(TASK): Report how many lines in the items below contain the string "time", with case counting, and give only that number.

THE DATA START

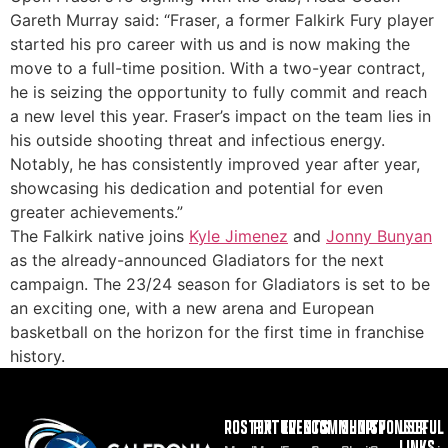
Gareth Murray said: “Fraser, a former Falkirk Fury player
started his pro career with us and is now making the
move to a full-time position. With a two-year contract,
he is seizing the opportunity to fully commit and reach
a new level this year. Fraser’s impact on the team lies in
his outside shooting threat and infectious energy.
Notably, he has consistently improved year after year,
showcasing his dedication and potential for even
greater achievements.”
The Falkirk native joins
Kyle Jimenez
and
Jonny Bunyan
as the already-announced Gladiators for the next
campaign. The 23/24 season for Gladiators is set to be
an exciting one, with a new arena and European
basketball on the horizon for the first time in franchise
history.
ROSTER
FIXTURES
EVENTS
COMMUNITY
SHOP
SPONSOR
USEFUL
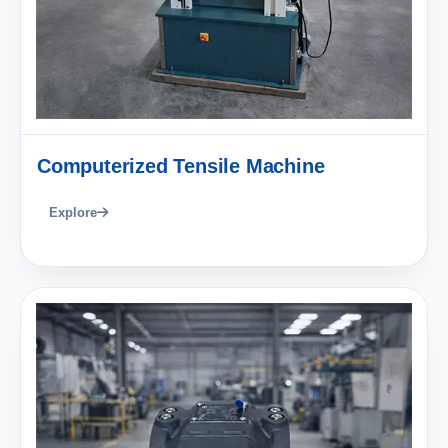
Computerized Tensile Machine
Explore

THE DATA END

(TASK RESPONSE): 2